The analysis of the CompleteJourney dataset provides a thorough understanding of customer purchasing patterns, highlighting essential insights that can guide data-driven decisions and improve targeted marketing strategies. By exploring demographic influences, buying trends, and the effectiveness of promotions, this report uncovers critical patterns that Regork can use to refine marketing approaches and promotional planning.

A major finding reveals significant opportunities for targeted marketing. Demographic insights pinpoint customer segments with higher engagement, indicating that directed marketing efforts toward these groups could enhance conversion rates and maximize returns on investment. For example, higher-income households tend to favor premium products, while younger demographics are more responsive to promotions on essentials. By aligning promotions with the specific preferences and values of each segment, Regork can ensure a more impactful and relevant marketing strategy.

The analysis also underlines the strategic value of seasonal campaigns. Sales data shows defined spikes in purchasing around key times of the year, such as holidays, back-to-school, and year-end periods, which provide ideal opportunities for launching themed campaigns, time-sensitive discounts, and exclusive product lines that align with seasonal demand. Coordinated campaigns during these high-demand periods can significantly improve customer engagement and foster brand loyalty.
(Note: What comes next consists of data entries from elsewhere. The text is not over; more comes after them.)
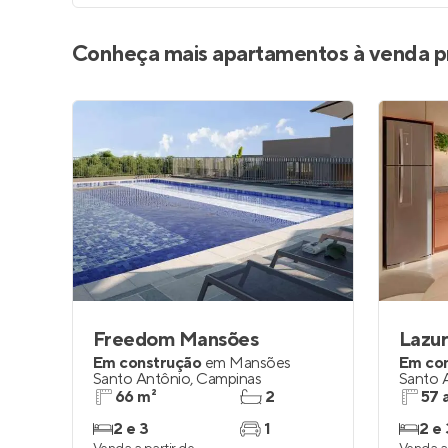
Conheça mais apartamentos à venda p
Freedom Mansões
Em construção
em
Mansões
Em co
Santo Antônio
,
Campinas
Santo 
66 m²
2
57 
2 e 3
1
2 e 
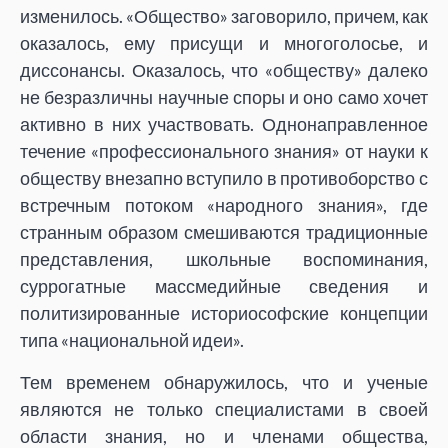
изменилось. «Общество» заговорило, причем, как
оказалось, ему присущи и многоголосье, и
диссонансы. Оказалось, что «обществу» далеко
не безразличны научные споры и оно само хочет
активно в них участвовать. Однонаправленное
течение «профессионального знания» от науки к
обществу внезапно вступило в противоборство с
встречным потоком «народного знания», где
странным образом смешиваются традиционные
представления, школьные воспоминания,
суррогатные массмедийные сведения и
политизированные историософские концепции
типа «национальной идеи».
Тем временем обнаружилось, что и ученые
являются не только специалистами в своей
области знания, но и членами общества,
Additionally, cross-promotion opportunities are identified as a valuable tactic based on co-purchase patterns. Frequently paired items, like snacks and beverages or household essentials, offer natural bundling options. By grouping these complementary products in promotions, Regork can increase basket sizes and encourage additional purchases, driving overall sales growth. Cross-promotions also enhance the shopping experience by helping customers discover related products, thus strengthening brand perception.

In summary, this analysis highlights key areas for Regork to enhance customer engagement and drive revenue growth through informed marketing strategies. Focusing on high-engagement demographics, leveraging seasonal purchase patterns, and utilizing cross-promotional opportunities allows Regork to build a more tailored and effective approach that meets consumer needs while achieving business objectives.